* INPUT FOR THIS TASK
□ □ □ □ □
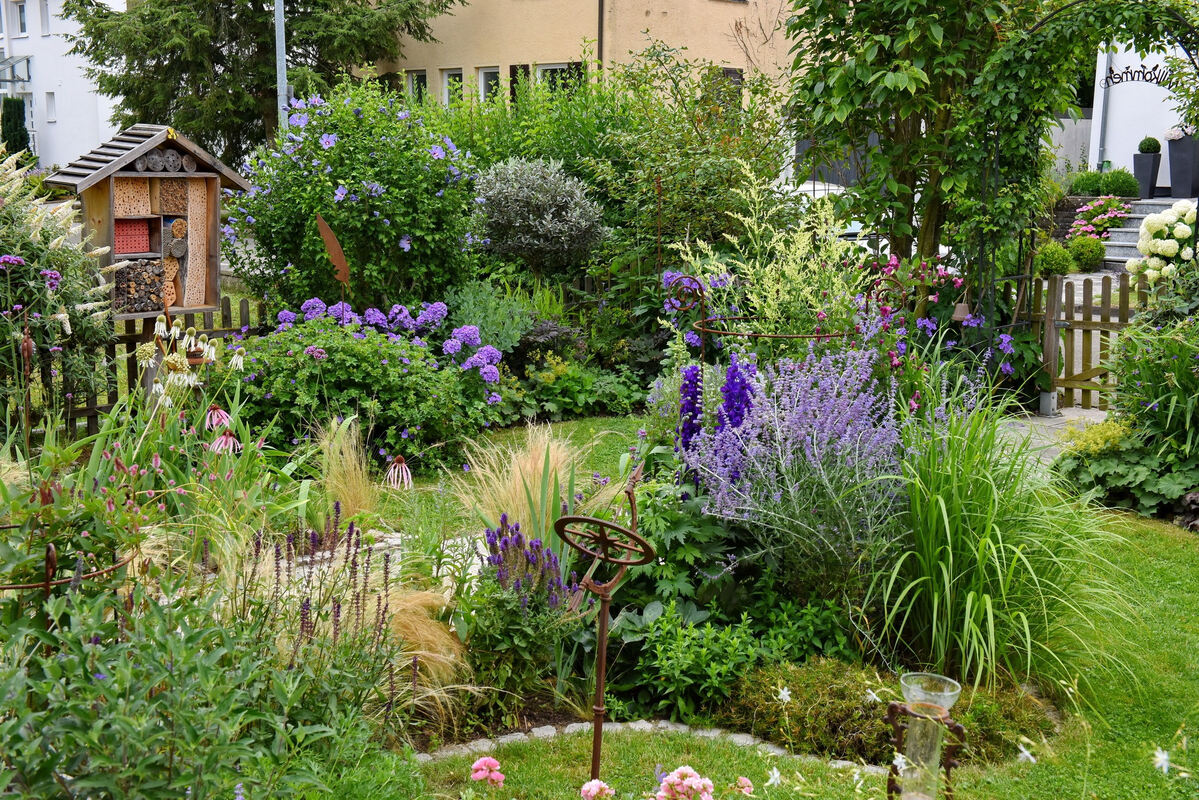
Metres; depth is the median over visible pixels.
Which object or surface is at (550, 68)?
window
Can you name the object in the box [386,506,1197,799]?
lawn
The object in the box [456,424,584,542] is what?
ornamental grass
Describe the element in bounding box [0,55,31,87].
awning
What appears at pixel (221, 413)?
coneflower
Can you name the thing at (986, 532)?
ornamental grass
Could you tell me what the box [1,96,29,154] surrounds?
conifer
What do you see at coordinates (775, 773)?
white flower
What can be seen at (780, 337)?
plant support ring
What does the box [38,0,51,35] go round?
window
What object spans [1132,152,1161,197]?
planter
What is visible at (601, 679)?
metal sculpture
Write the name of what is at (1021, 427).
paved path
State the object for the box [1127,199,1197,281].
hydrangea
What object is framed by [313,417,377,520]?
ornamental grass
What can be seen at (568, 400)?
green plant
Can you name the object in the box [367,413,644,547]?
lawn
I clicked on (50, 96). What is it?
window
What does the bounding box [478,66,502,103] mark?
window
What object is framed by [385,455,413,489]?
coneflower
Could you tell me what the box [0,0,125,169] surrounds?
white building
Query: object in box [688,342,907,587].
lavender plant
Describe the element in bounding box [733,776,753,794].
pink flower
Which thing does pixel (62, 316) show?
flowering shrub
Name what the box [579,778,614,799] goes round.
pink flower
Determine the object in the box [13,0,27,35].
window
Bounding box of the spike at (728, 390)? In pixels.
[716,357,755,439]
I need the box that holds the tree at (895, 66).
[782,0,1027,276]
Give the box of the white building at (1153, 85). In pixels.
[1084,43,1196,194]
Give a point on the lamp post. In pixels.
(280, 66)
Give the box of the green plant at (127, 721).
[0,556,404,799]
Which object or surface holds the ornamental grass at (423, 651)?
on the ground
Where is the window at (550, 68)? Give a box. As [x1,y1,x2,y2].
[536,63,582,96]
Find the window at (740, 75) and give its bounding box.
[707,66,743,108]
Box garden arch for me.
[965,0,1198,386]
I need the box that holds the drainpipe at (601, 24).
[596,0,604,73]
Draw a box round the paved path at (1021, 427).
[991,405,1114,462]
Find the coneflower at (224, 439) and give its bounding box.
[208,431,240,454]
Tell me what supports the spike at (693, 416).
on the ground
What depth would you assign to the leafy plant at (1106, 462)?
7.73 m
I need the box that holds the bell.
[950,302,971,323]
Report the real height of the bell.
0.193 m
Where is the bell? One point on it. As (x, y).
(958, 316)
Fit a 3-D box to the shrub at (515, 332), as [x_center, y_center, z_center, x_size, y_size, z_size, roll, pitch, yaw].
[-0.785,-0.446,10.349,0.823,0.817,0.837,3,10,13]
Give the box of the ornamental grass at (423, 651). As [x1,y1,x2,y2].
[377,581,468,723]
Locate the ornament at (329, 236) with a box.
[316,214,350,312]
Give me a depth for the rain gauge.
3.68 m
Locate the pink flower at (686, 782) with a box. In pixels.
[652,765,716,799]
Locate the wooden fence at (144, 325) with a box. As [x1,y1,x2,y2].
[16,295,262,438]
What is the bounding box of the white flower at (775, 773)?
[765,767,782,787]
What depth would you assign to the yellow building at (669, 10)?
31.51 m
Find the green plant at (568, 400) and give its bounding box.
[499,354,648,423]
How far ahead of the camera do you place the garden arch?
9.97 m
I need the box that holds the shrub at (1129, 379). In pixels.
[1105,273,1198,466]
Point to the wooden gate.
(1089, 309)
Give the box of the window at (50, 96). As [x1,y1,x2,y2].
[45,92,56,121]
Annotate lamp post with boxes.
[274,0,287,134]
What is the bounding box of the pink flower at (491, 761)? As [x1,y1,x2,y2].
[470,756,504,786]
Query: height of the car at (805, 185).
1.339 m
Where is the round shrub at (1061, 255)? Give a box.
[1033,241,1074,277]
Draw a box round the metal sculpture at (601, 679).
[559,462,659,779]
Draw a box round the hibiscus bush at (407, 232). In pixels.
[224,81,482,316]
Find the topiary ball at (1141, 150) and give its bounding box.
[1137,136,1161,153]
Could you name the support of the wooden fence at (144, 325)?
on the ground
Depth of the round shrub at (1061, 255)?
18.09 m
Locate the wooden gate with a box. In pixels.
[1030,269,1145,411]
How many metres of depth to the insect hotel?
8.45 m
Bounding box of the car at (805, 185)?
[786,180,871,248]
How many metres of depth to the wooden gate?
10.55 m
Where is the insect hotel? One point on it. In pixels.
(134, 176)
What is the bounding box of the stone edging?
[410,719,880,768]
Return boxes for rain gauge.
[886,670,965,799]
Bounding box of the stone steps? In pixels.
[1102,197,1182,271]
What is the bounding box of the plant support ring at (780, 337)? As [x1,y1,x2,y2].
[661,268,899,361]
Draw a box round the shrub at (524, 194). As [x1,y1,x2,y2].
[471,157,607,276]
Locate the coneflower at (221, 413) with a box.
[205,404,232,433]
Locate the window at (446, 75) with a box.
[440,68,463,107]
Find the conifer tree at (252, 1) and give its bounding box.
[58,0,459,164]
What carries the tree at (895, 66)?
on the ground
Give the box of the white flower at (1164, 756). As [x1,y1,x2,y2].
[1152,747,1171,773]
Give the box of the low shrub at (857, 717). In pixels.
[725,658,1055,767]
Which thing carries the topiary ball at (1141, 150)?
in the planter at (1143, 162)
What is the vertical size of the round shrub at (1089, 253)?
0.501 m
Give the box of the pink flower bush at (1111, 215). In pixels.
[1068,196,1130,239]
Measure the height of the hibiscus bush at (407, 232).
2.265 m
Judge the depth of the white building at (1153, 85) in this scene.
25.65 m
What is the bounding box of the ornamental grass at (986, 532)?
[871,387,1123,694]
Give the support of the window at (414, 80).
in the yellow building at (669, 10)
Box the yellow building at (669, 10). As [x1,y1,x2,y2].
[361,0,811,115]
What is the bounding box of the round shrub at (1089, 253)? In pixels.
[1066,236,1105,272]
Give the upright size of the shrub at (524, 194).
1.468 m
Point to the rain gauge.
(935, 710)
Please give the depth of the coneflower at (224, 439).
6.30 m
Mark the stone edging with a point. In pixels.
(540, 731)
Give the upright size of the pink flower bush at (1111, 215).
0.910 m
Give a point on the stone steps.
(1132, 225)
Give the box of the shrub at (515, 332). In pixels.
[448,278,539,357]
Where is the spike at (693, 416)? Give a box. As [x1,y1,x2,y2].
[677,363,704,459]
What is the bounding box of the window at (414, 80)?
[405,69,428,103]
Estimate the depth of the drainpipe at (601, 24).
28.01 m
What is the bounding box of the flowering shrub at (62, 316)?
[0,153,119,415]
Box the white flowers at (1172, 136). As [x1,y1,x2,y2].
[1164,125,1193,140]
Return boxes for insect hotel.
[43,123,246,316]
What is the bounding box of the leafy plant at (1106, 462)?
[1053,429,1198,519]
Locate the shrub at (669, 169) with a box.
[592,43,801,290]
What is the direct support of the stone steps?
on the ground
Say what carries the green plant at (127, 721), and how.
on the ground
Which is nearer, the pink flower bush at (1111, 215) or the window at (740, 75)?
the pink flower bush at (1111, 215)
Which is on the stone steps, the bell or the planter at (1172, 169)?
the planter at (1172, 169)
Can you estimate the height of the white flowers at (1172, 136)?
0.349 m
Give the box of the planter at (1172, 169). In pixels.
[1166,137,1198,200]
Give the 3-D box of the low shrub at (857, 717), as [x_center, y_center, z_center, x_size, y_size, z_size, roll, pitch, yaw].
□ □ □ □ □
* WHAT THE TASK REQUIRES
Only the pictures may be dropped; print every record exactly as given.

* ANSWER TO THIS EXERCISE
Metres; depth is the median over visible pixels.
Which object or surface is at (550, 68)?
window
Can you name the object in the box [386,506,1197,799]?
lawn
The object in the box [456,424,584,542] is what?
ornamental grass
Describe the element in bounding box [0,55,31,87].
awning
What appears at pixel (221, 413)?
coneflower
Can you name the thing at (986, 532)?
ornamental grass
Could you tell me what the box [1,96,29,154] surrounds?
conifer
What do you see at coordinates (775, 773)?
white flower
What can be seen at (780, 337)?
plant support ring
What does the box [38,0,51,35] go round?
window
What object spans [1132,152,1161,197]?
planter
What is visible at (601, 679)?
metal sculpture
Write the name of what is at (1021, 427).
paved path
State the object for the box [1127,199,1197,281].
hydrangea
What object is framed by [313,417,377,520]?
ornamental grass
What can be seen at (568, 400)?
green plant
Can you name the object in the box [367,413,644,547]?
lawn
I clicked on (50, 96). What is it?
window
What does the bounding box [478,66,502,103] mark?
window
What object is framed by [385,455,413,489]?
coneflower
Could you tell me what the box [0,0,125,169] surrounds?
white building
Query: object in box [688,342,907,587].
lavender plant
Describe the element in bounding box [733,776,753,794].
pink flower
Which thing does pixel (62, 316) show?
flowering shrub
Name what the box [579,778,614,799] goes round.
pink flower
Determine the object in the box [13,0,27,35].
window
Bounding box of the spike at (728, 390)? In pixels.
[716,357,755,439]
I need the box that holds the tree at (895, 66).
[782,0,1027,276]
Give the box of the white building at (1153, 85). In pixels.
[1084,43,1196,194]
Give a point on the lamp post. In pixels.
(280, 66)
Give the box of the green plant at (127, 721).
[0,556,404,799]
Which object or surface holds the ornamental grass at (423, 651)?
on the ground
Where is the window at (550, 68)? Give a box. As [x1,y1,x2,y2].
[536,63,582,96]
Find the window at (740, 75) and give its bounding box.
[707,66,743,108]
Box garden arch for me.
[965,0,1198,386]
I need the box that holds the drainpipe at (601, 24).
[596,0,604,73]
Draw a box round the paved path at (1021, 427).
[991,405,1114,462]
Find the coneflower at (224, 439) and give its bounding box.
[208,431,240,454]
Tell me what supports the spike at (693, 416).
on the ground
What depth would you assign to the leafy plant at (1106, 462)?
7.73 m
I need the box that holds the bell.
[950,302,971,323]
Report the real height of the bell.
0.193 m
Where is the bell? One point on it. As (x, y).
(958, 316)
Fit a 3-D box to the shrub at (515, 332), as [x_center, y_center, z_center, x_size, y_size, z_size, roll, pitch, yaw].
[-0.785,-0.446,10.349,0.823,0.817,0.837,3,10,13]
Give the box of the ornamental grass at (423, 651). As [x1,y1,x2,y2].
[377,581,468,723]
Locate the ornament at (329, 236) with a box.
[316,214,350,312]
Give me a depth for the rain gauge.
3.68 m
Locate the pink flower at (686, 782) with a box. In pixels.
[652,765,716,799]
Locate the wooden fence at (144, 325) with a box. As [x1,y1,x2,y2].
[16,295,262,438]
What is the bounding box of the white flower at (775, 773)?
[765,767,782,787]
What depth would you assign to the yellow building at (669, 10)?
31.51 m
Find the green plant at (568, 400) and give its bounding box.
[499,354,648,423]
How far ahead of the camera do you place the garden arch?
9.97 m
I need the box that holds the shrub at (1129, 379). In pixels.
[1105,273,1198,466]
Point to the wooden gate.
(1089, 309)
Give the box of the window at (50, 96). As [x1,y1,x2,y2].
[45,92,56,121]
Annotate lamp post with boxes.
[274,0,287,134]
What is the bounding box of the pink flower at (491, 761)? As [x1,y1,x2,y2].
[470,756,504,786]
Query: height of the car at (805, 185).
1.339 m
Where is the round shrub at (1061, 255)? Give a box.
[1033,241,1074,277]
Draw a box round the metal sculpture at (601, 679).
[559,462,659,779]
Draw a box round the hibiscus bush at (407, 232). In pixels.
[224,81,482,316]
Find the topiary ball at (1141, 150) and give its bounding box.
[1137,136,1161,153]
Could you name the support of the wooden fence at (144, 325)?
on the ground
Depth of the round shrub at (1061, 255)?
18.09 m
Locate the wooden gate with a box. In pixels.
[1030,269,1145,411]
How many metres of depth to the insect hotel?
8.45 m
Bounding box of the car at (805, 185)?
[786,180,871,248]
How many metres of depth to the wooden gate?
10.55 m
Where is the insect hotel? One point on it. In pixels.
(134, 176)
What is the bounding box of the stone edging?
[410,719,880,768]
Return boxes for rain gauge.
[886,670,965,799]
Bounding box of the stone steps? In pixels.
[1102,197,1182,271]
What is the bounding box of the plant support ring at (780, 337)? As [x1,y1,x2,y2].
[661,268,899,361]
Draw a box round the shrub at (524, 194). As [x1,y1,x2,y2].
[471,157,607,276]
Locate the coneflower at (221, 413) with a box.
[205,404,232,433]
Locate the window at (446, 75) with a box.
[440,68,463,107]
Find the conifer tree at (252, 1) and give its bounding box.
[58,0,459,164]
What carries the tree at (895, 66)?
on the ground
Give the box of the white flower at (1164, 756). As [x1,y1,x2,y2].
[1152,747,1171,773]
Give the box of the low shrub at (857, 717). In pixels.
[725,658,1055,767]
Which thing carries the topiary ball at (1141, 150)?
in the planter at (1143, 162)
What is the vertical size of the round shrub at (1089, 253)?
0.501 m
Give the box of the pink flower bush at (1111, 215). In pixels.
[1068,196,1130,239]
Measure the height of the hibiscus bush at (407, 232).
2.265 m
Judge the depth of the white building at (1153, 85) in this scene.
25.65 m
What is the bounding box of the ornamental grass at (986, 532)?
[871,387,1123,694]
Give the support of the window at (414, 80).
in the yellow building at (669, 10)
Box the yellow building at (669, 10). As [x1,y1,x2,y2].
[361,0,811,115]
What is the bounding box of the round shrub at (1089, 253)? In pixels.
[1066,236,1105,272]
Give the upright size of the shrub at (524, 194).
1.468 m
Point to the rain gauge.
(935, 710)
Please give the depth of the coneflower at (224, 439).
6.30 m
Mark the stone edging with a point. In pixels.
(540, 731)
Give the upright size of the pink flower bush at (1111, 215).
0.910 m
Give a point on the stone steps.
(1132, 225)
Give the box of the shrub at (515, 332). In pixels.
[448,278,539,357]
Where is the spike at (693, 416)? Give a box. As [x1,y1,x2,y2].
[677,363,704,459]
What is the bounding box of the window at (414, 80)?
[405,69,428,103]
Estimate the depth of the drainpipe at (601, 24).
28.01 m
What is the bounding box of the flowering shrub at (62, 316)?
[0,153,119,415]
Box the white flowers at (1172, 136). As [x1,y1,x2,y2].
[1164,125,1193,140]
Return boxes for insect hotel.
[43,123,246,316]
What is the bounding box of the leafy plant at (1106, 462)?
[1053,429,1198,519]
Locate the shrub at (669, 169) with a box.
[592,43,801,290]
What is the direct support of the stone steps?
on the ground
Say what carries the green plant at (127, 721), and how.
on the ground
Which is nearer, the pink flower bush at (1111, 215) or the window at (740, 75)?
the pink flower bush at (1111, 215)
Which is on the stone steps, the bell or the planter at (1172, 169)?
the planter at (1172, 169)
Can you estimate the height of the white flowers at (1172, 136)?
0.349 m
Give the box of the planter at (1172, 169). In pixels.
[1166,137,1198,200]
Give the 3-D box of the low shrub at (857, 717), as [x_center, y_center, z_center, x_size, y_size, z_size, roll, pitch, yaw].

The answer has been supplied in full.